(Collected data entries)
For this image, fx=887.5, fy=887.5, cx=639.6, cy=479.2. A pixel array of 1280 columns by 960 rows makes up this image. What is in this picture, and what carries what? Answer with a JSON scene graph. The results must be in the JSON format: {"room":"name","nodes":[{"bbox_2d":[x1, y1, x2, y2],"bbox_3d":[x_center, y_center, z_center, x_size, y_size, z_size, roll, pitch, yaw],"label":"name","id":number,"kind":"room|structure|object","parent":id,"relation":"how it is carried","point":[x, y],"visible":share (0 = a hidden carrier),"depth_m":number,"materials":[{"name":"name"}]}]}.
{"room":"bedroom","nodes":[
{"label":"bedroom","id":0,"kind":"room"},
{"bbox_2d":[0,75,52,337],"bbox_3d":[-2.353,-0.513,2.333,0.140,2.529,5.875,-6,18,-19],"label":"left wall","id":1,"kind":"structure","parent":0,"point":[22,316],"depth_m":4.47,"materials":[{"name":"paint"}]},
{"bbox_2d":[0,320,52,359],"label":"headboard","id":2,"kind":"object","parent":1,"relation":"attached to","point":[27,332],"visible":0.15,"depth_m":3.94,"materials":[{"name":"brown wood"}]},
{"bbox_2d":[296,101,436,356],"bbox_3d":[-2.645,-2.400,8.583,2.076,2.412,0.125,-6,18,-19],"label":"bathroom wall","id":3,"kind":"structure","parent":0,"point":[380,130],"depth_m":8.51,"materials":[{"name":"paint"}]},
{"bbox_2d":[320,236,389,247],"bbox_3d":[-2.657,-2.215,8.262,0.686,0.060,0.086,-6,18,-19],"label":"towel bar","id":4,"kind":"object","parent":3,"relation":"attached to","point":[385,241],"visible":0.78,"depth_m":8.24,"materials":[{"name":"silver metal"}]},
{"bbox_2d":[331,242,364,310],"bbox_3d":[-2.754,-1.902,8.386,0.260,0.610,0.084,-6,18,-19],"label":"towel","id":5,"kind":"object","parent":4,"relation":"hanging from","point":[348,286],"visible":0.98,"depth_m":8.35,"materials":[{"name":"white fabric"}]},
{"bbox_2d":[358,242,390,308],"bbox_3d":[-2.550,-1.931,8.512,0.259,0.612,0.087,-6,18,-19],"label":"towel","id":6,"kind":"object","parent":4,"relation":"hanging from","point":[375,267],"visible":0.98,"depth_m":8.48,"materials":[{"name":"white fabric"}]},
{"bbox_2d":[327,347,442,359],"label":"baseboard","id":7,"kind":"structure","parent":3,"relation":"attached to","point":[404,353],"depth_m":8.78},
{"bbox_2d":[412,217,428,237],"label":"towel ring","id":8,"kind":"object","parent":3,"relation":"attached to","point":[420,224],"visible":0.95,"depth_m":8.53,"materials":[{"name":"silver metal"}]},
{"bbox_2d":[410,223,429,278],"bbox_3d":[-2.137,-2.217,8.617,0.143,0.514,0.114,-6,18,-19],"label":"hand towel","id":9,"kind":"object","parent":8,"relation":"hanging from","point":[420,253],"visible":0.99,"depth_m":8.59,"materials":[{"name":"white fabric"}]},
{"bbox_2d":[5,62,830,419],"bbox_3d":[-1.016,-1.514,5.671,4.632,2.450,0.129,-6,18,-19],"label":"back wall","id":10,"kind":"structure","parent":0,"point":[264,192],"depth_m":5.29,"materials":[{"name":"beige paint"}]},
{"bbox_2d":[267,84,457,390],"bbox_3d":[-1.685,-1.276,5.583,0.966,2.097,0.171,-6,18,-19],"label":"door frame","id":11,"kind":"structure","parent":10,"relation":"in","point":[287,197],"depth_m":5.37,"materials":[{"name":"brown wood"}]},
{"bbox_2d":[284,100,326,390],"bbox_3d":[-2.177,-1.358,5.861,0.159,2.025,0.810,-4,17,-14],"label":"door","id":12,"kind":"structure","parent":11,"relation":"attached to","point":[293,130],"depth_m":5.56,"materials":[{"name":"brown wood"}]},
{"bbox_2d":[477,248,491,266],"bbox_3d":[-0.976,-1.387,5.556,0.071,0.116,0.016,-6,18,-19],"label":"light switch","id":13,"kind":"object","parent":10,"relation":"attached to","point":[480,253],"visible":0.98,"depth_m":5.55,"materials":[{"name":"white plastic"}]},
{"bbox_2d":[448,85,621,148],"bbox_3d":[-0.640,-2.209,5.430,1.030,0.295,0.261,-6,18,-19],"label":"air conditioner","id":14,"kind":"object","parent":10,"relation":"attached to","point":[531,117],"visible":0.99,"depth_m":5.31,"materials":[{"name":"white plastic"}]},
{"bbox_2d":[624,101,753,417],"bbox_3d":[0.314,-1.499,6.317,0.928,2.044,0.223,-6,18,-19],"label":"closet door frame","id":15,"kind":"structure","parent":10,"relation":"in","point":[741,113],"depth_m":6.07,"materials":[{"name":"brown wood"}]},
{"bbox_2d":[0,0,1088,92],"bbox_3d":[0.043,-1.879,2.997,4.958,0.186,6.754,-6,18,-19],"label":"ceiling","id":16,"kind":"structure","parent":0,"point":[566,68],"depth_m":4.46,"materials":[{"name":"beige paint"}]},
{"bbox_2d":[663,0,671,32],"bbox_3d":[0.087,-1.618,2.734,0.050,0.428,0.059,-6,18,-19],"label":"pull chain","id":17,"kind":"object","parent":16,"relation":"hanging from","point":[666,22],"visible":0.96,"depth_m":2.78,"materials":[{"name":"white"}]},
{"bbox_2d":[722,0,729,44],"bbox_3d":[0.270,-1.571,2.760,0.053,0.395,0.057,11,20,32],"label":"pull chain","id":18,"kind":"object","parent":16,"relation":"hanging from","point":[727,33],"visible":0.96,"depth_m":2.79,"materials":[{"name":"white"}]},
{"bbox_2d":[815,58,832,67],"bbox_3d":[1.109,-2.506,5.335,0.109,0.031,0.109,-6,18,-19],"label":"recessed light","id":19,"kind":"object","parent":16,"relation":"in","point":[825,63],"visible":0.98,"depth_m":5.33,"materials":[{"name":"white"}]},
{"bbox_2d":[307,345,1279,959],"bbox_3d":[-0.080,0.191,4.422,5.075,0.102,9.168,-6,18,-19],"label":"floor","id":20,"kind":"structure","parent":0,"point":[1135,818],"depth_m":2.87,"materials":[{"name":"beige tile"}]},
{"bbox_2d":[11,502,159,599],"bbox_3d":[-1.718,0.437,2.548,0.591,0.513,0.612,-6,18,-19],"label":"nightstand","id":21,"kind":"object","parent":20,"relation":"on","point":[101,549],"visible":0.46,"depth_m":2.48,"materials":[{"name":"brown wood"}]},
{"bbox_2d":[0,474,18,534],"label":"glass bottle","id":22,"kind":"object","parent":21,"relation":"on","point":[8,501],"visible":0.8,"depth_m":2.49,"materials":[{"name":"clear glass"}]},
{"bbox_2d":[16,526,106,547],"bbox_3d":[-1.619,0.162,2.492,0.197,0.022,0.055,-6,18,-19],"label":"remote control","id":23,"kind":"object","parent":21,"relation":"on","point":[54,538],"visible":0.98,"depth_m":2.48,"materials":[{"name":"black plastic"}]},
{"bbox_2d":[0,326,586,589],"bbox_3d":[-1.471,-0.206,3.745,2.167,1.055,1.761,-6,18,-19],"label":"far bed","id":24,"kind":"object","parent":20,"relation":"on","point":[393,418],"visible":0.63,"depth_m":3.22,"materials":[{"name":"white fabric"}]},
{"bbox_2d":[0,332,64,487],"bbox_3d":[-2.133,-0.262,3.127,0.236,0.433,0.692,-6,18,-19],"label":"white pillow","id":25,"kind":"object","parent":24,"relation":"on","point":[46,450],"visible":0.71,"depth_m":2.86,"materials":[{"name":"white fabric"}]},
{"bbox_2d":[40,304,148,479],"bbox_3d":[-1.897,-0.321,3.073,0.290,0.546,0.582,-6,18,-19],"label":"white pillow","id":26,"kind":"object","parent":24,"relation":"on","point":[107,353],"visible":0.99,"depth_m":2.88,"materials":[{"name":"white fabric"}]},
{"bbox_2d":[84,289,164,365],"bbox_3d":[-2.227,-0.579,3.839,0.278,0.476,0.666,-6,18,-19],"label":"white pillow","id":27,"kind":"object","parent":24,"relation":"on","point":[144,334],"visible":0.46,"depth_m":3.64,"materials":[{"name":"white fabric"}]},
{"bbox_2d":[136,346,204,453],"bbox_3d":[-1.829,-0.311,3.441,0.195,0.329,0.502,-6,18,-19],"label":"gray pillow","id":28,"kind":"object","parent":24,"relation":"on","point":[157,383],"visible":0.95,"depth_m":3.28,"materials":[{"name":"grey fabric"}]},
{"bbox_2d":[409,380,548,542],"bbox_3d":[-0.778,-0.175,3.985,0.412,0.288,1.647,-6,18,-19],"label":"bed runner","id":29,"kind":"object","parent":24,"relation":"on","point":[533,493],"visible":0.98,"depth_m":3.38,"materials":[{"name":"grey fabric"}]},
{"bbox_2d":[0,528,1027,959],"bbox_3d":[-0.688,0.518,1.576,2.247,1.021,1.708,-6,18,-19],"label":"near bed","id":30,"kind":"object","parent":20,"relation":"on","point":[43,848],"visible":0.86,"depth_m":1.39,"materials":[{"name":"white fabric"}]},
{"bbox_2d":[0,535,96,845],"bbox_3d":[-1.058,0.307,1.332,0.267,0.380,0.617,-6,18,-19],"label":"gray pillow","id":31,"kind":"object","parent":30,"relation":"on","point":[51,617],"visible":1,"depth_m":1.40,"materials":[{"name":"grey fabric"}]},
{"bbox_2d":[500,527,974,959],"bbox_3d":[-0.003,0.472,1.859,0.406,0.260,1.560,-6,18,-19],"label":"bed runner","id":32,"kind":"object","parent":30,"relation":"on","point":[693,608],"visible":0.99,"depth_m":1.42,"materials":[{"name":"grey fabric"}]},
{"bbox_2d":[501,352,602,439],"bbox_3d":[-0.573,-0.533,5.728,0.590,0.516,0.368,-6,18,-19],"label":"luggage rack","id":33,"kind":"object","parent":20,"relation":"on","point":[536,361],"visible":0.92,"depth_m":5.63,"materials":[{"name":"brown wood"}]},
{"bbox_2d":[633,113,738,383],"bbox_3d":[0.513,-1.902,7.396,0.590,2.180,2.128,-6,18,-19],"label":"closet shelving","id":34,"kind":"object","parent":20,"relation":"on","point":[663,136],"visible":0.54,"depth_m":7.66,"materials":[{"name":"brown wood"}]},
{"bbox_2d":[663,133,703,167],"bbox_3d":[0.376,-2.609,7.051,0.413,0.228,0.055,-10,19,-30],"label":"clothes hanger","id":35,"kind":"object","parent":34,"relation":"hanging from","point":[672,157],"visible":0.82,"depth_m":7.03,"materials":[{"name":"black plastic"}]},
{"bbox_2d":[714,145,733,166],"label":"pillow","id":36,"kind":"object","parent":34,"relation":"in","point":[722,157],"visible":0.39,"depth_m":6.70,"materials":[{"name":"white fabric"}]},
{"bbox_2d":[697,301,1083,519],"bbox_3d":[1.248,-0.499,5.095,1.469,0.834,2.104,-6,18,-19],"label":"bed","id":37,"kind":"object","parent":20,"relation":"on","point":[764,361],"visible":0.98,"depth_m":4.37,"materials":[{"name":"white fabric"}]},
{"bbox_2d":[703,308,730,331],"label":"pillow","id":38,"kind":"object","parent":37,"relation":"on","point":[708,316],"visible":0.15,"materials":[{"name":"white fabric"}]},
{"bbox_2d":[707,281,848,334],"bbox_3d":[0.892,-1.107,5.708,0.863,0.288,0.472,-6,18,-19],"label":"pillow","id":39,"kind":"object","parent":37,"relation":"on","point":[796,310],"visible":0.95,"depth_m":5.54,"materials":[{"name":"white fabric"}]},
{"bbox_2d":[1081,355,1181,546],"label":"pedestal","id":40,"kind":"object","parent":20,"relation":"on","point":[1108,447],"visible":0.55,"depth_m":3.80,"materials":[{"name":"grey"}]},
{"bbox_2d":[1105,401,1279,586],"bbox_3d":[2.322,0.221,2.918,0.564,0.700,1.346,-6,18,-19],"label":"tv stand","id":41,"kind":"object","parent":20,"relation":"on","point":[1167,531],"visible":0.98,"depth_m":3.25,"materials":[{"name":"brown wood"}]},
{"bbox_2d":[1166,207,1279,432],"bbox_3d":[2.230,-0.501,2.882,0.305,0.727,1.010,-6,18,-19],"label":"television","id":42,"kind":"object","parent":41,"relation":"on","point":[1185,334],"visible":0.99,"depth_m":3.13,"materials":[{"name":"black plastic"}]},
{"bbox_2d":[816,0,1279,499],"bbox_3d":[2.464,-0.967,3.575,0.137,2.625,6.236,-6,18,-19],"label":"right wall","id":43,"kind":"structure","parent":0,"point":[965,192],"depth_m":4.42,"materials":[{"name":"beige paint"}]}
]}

EXERCISE: All lines above that contain the word "bedroom" are to be copied.

YOUR RESPONSE:
{"room":"bedroom","nodes":[
{"label":"bedroom","id":0,"kind":"room"},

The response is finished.